# Stress and Strain tensors in cylindrical coordinates

## Homework Statement

I am following a textbook "Seismic Wave Propagation in Stratiﬁed Media" by Kennet, I was greeted by the fact that he decided to use cylindrical coordinates to compute the Stress and Strain tensor, so given these two relations, that I believed to be constitutive given an isotropic elastic medium =
$$\nabla (\textbf{u}) = \bar{\bar{\epsilon}}_{ij}$$
$$\tau_{ij}=\lambda \delta_{ij} \epsilon_{kk} + 2\mu \epsilon_{ij}$$
Given epsilon Strain and tau Stress tensors I was then surprised to see this

https://imgur.com/x4PG3iN

Equation 2.1.4, the shear stresses (crossed derivatives) and strains hold water to what I did, but the diagonals have an extra something...it looks like a divergence, multiplied by lambda, Am I missing basic calculus knowledge to solve this problem? I admit to be a bit rusty in my notation, even computing the equation 2.1.2 was tiring, but now I'm really surprised by this.
Any feedback would be greatly appreciated, thanks :)

## Homework Equations

$$\nabla (\textbf{u}) = \bar{\bar{\epsilon}}_{ij}$$
$$\tau_{ij}=\lambda \delta_{ij} \epsilon_{kk} + 2\mu \epsilon_{ij}$$

## The Attempt at a Solution

Stated above

P.S. [/B]= I posted it here because it is a mixture of math and physics, if it's wrong please let me know

Chestermiller
Mentor
The strain tensor is the symmetric part of the displacement gradient tensor, not just the gradient (that's where the cross derivatives come in). In addition, when you are taking the gradient of the displacement vector in a curvilinear coordinate system, you also need to include the partial derivatives of the unit vectors with respect to the coordinates, which change from location to location (This is not the case in Cartesian coordinates).

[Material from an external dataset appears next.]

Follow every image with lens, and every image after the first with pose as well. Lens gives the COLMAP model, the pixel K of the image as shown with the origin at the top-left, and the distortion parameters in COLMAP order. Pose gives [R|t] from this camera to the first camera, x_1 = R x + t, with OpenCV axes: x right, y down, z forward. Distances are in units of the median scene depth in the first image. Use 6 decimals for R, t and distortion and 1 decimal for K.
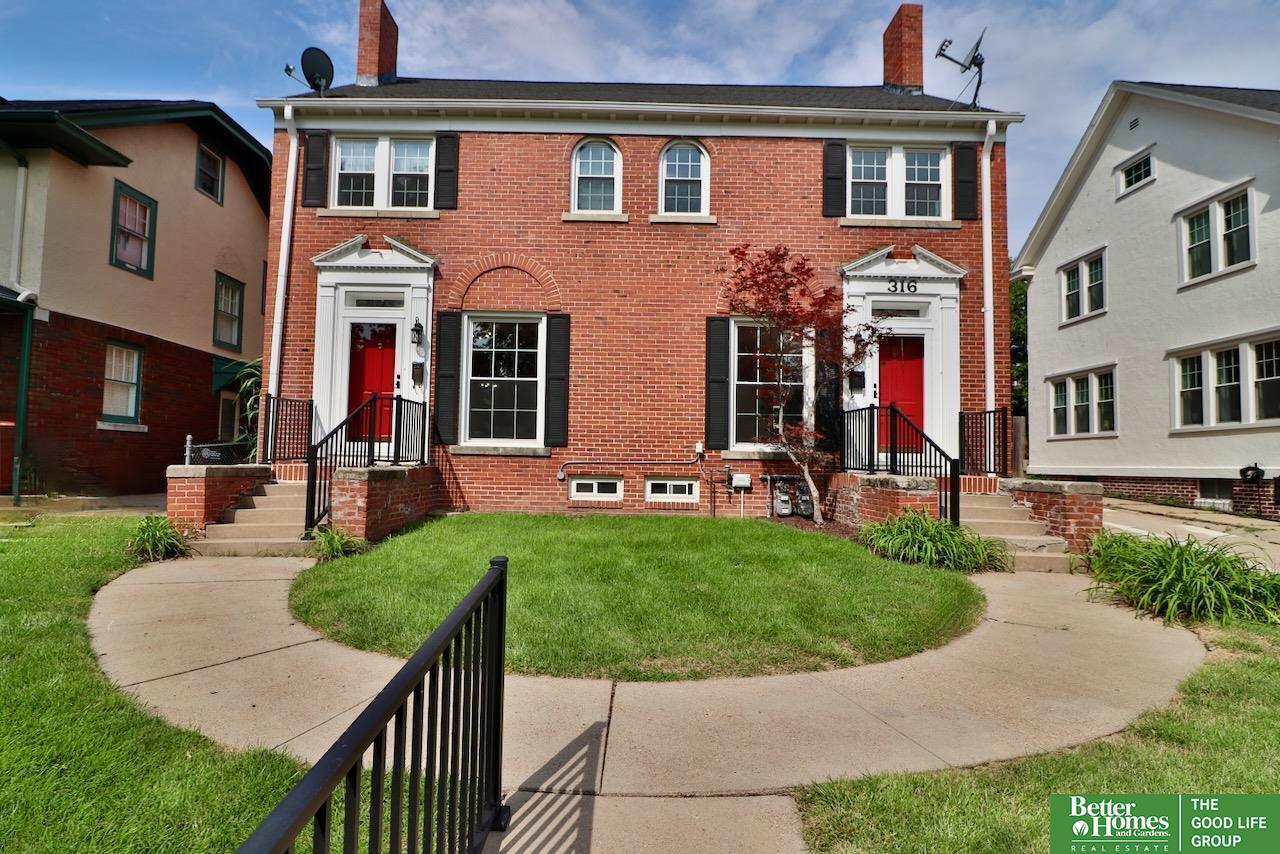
lens RADIAL K [[659.7, 0, 627.7], [0, 659.7, 428.8], [0, 0, 1]] dist [-0.000604, -0.013575]
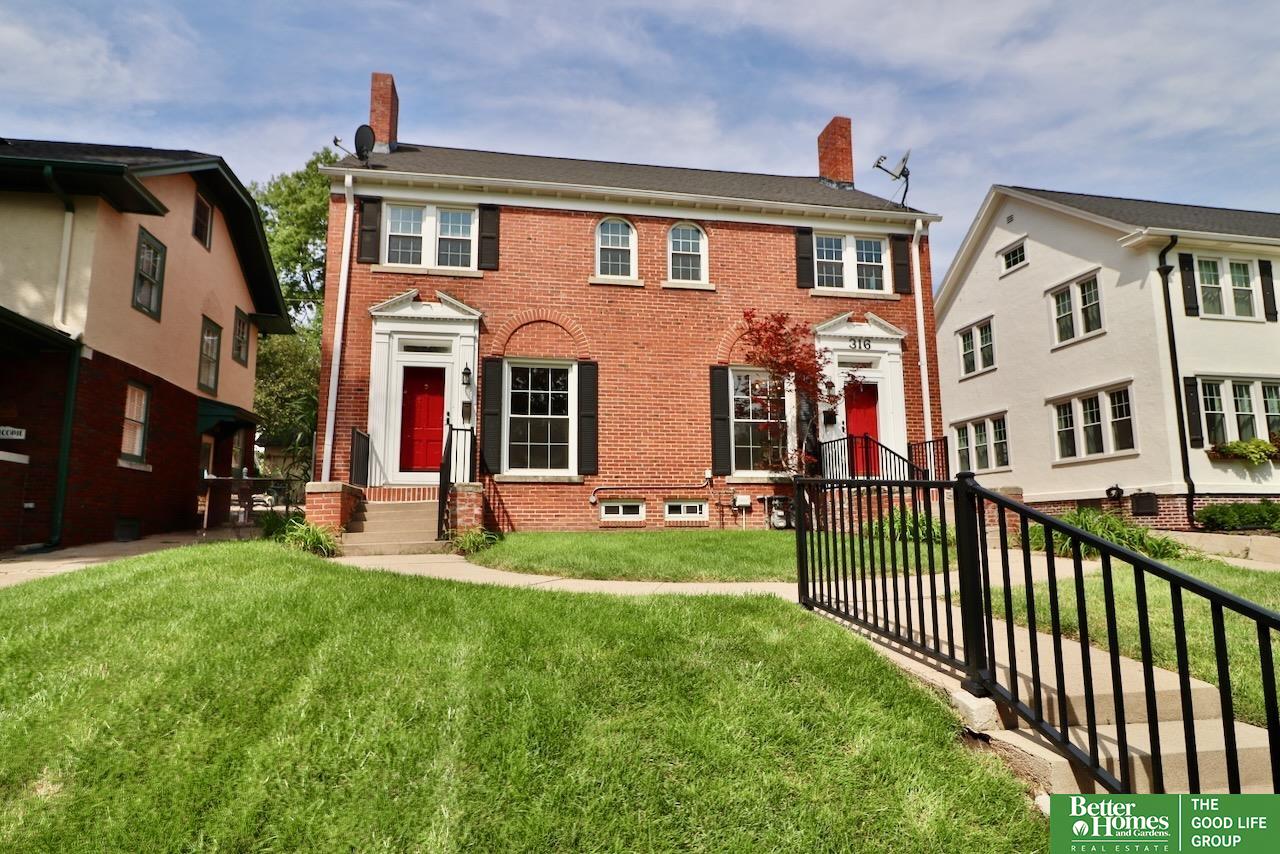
lens RADIAL K [[708.8, 0, 627.8], [0, 708.8, 428.7], [0, 0, 1]] dist [0.003086, -0.012851]
pose [[0.984970, 0.000055, 0.172724, -0.250162], [0.015196, 0.996095, -0.086969, 0.055215], [-0.172054, 0.088287, 0.981123, -0.234925]]
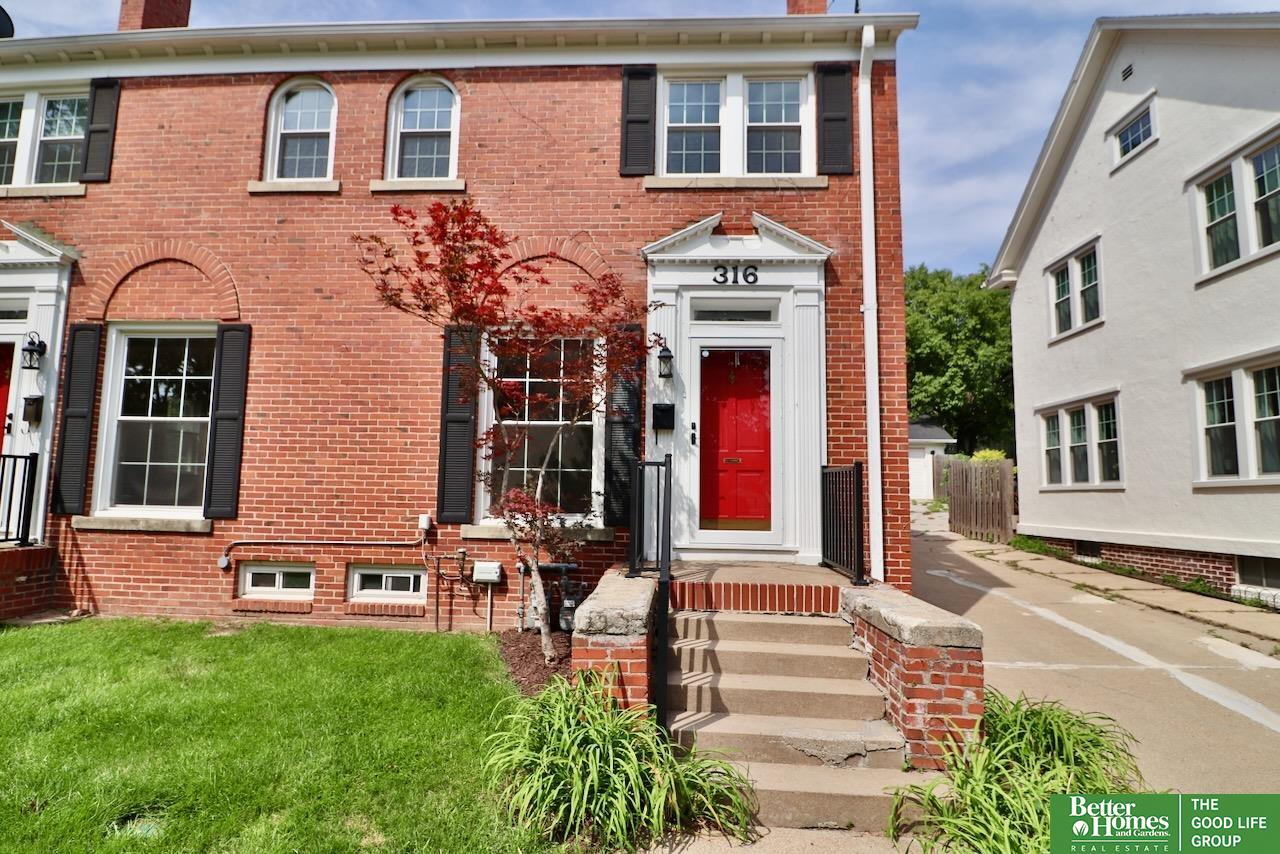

Your expression for the stress tensor in terms of the strain tensor is correct.

Yes you are right, I forgot to type it here. I meant to write
$$\frac{1}{2}( \nabla (\textbf{u}) + \nabla (\textbf{u})^T) = \bar{\bar{\epsilon_{ij}}}$$
And the anti symmetric tensor is zero because there are no rotations, my main issue is due to the diagonals, the rr component of Tau has more than what i'd expect it to have

Chestermiller
Mentor
Yes you are right, I forgot to type it here. I meant to write
$$\frac{1}{2}( \nabla (\textbf{u}) + \nabla (\textbf{u})^T) = \bar{\bar{\epsilon_{ij}}}$$
And the anti symmetric tensor is zero because there are no rotations, my main issue is due to the diagonals, the rr component of Tau has more than what i'd expect it to have
Like I said, when you evaluate the gradient of the displacement, you need to use the product rule for differentiation, including derivatives of the unit vectors. In cylindrical coordinates, the unit vectors in the radial and circumferential directions are function of theta.